EXERCISE DESCRIPTION:
Reproduce every line of the items below, keeping each one identical to the original.

------------------------------------------------

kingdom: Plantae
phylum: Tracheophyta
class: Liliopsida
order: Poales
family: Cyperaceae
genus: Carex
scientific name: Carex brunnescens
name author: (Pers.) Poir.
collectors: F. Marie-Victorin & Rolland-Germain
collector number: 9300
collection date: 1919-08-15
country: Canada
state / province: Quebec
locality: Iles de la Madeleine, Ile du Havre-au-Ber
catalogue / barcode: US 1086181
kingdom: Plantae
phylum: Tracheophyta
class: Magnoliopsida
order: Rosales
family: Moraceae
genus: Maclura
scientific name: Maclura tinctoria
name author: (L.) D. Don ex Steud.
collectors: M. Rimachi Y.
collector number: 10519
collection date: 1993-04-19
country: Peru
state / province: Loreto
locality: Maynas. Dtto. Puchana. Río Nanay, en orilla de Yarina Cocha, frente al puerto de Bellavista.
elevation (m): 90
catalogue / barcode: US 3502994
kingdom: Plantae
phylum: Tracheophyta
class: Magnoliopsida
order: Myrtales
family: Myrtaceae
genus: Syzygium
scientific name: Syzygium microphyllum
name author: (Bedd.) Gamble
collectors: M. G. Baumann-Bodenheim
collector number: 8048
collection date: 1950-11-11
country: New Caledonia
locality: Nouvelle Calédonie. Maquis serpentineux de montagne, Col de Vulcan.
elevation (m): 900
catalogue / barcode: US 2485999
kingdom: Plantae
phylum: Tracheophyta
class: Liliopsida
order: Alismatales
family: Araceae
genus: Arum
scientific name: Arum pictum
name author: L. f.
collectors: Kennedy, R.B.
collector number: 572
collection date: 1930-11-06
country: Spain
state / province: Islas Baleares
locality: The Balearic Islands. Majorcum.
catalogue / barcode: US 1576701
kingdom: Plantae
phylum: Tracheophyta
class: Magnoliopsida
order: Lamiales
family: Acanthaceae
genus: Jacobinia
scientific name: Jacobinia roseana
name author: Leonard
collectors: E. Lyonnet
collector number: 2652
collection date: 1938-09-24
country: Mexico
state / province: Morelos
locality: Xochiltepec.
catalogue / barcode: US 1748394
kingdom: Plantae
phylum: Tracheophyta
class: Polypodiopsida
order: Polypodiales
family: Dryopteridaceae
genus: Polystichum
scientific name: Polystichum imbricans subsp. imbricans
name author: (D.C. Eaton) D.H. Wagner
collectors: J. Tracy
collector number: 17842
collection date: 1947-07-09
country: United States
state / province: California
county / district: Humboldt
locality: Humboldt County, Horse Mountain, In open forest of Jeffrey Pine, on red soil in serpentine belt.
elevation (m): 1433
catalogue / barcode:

------------------------------------------------

RESULT OF THIS TASK:
kingdom: Plantae
phylum: Tracheophyta
class: Liliopsida
order: Poales
family: Cyperaceae
genus: Carex
scientific name: Carex brunnescens
name author: (Pers.) Poir.
collectors: F. Marie-Victorin & Rolland-Germain
collector number: 9300
collection date: 1919-08-15
country: Canada
state / province: Quebec
locality: Iles de la Madeleine, Ile du Havre-au-Ber
catalogue / barcode: US 1086181
kingdom: Plantae
phylum: Tracheophyta
class: Magnoliopsida
order: Rosales
family: Moraceae
genus: Maclura
scientific name: Maclura tinctoria
name author: (L.) D. Don ex Steud.
collectors: M. Rimachi Y.
collector number: 10519
collection date: 1993-04-19
country: Peru
state / province: Loreto
locality: Maynas. Dtto. Puchana. Río Nanay, en orilla de Yarina Cocha, frente al puerto de Bellavista.
elevation (m): 90
catalogue / barcode: US 3502994
kingdom: Plantae
phylum: Tracheophyta
class: Magnoliopsida
order: Myrtales
family: Myrtaceae
genus: Syzygium
scientific name: Syzygium microphyllum
name author: (Bedd.) Gamble
collectors: M. G. Baumann-Bodenheim
collector number: 8048
collection date: 1950-11-11
country: New Caledonia
locality: Nouvelle Calédonie. Maquis serpentineux de montagne, Col de Vulcan.
elevation (m): 900
catalogue / barcode: US 2485999
kingdom: Plantae
phylum: Tracheophyta
class: Liliopsida
order: Alismatales
family: Araceae
genus: Arum
scientific name: Arum pictum
name author: L. f.
collectors: Kennedy, R.B.
collector number: 572
collection date: 1930-11-06
country: Spain
state / province: Islas Baleares
locality: The Balearic Islands. Majorcum.
catalogue / barcode: US 1576701
kingdom: Plantae
phylum: Tracheophyta
class: Magnoliopsida
order: Lamiales
family: Acanthaceae
genus: Jacobinia
scientific name: Jacobinia roseana
name author: Leonard
collectors: E. Lyonnet
collector number: 2652
collection date: 1938-09-24
country: Mexico
state / province: Morelos
locality: Xochiltepec.
catalogue / barcode: US 1748394
kingdom: Plantae
phylum: Tracheophyta
class: Polypodiopsida
order: Polypodiales
family: Dryopteridaceae
genus: Polystichum
scientific name: Polystichum imbricans subsp. imbricans
name author: (D.C. Eaton) D.H. Wagner
collectors: J. Tracy
collector number: 17842
collection date: 1947-07-09
country: United States
state / province: California
county / district: Humboldt
locality: Humboldt County, Horse Mountain, In open forest of Jeffrey Pine, on red soil in serpentine belt.
elevation (m): 1433
catalogue / barcode:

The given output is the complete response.